Virginia lost a seasonally adjusted 6,300 jobs in August, based on the most recent monthly survey of business establishments. In addition, the previously reported loss of 1,200 jobs in July was revised to a net change of no new jobs. This newest report extends to four months the period of time with no net job growth in the state. Since April, the state lost over 24,500 jobs, with private sector losses exceeding declines in government payrolls. In contrast to many other states and the nation, Virginia actually added a small number of government sector jobs in August, which means that all of the job loss occurred in the private sector. Since August 2010, state employers added 4,800 jobs, representing a scant 0.1 percent increase. In contrast, nationally, employers held headcount steady from July to August and increased payrolls by 1.0 percent over the past year. Virginia was one of 30 states registering a decline in employment for August. The 10 largest metropolitan areas lost a combined 900 jobs for the month, suggesting that job losses were more concentrated in smaller metro and rural areas in the state.
Among industry sectors, professional and business services and the information sector accounted for most of the jobs losses for the month of August, together accounting for a reduction of 8,000 jobs. Smaller declines occurred in construction, manufacturing, and leisure and hospitality. Job gains were dispersed across several industry sectors including trade, transportation and utilities; private education and health services; and financial activities. None of these sectors added more than 1,000 additional jobs for the month. Over the 12 months through August 2011, professional and business services added more jobs than any other sector (9,700) and had the greatest percentage increase (1.5 percent). Meanwhile, the smaller information sector lost 10 percent of its jobs, shedding 7,500 positions during the year.

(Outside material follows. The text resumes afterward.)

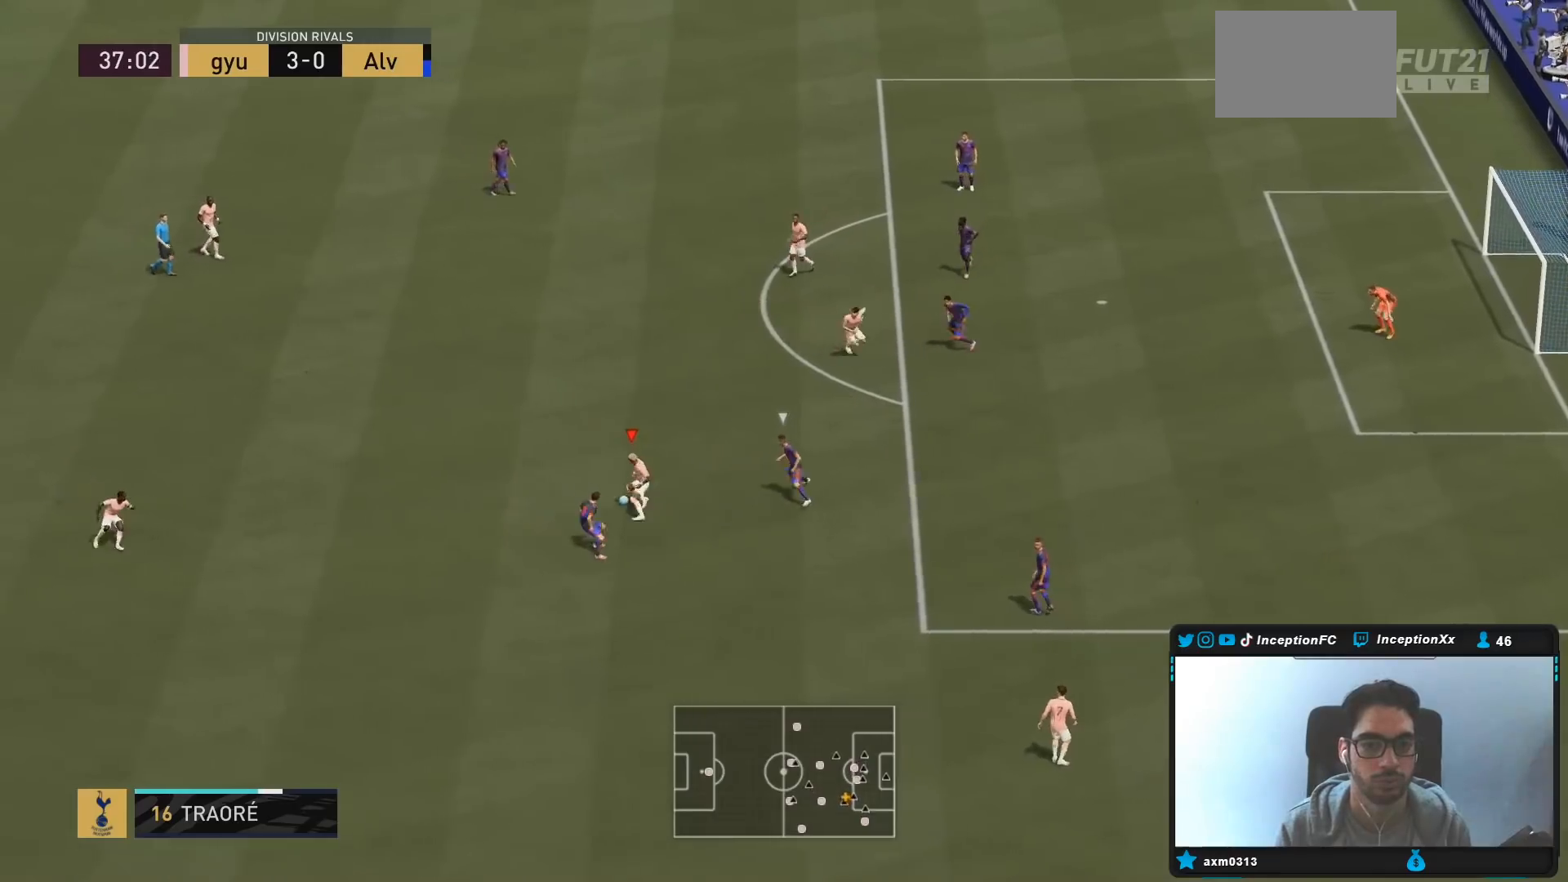
{"buttons": [], "left_stick": "up", "right_stick": "center", "events": [[300, "CROSS", "down"], [433, "CROSS", "up"]]}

The unemployment rate in Virginia edged up for a second consecutive month, based on the August household survey, reaching a level of 6.3 percent. Although the size of the labor force increased in August, which would otherwise bring down the unemployment rate, the number of unemployed increased enough to maintain upward pressure on the unemployment rate. The number of initial claims for unemployment insurance increased in August after falling in July, although the trend for most of this year has been toward an increase in claims.
Virginia's economy grew compared to the same period last year, but the rate of job growth has declined in recent months and employment is still down significantly relative to the peak in early 2008. The pace of job growth will need to increase significantly before much progress can be made to lower Virginia's rate of unemployment.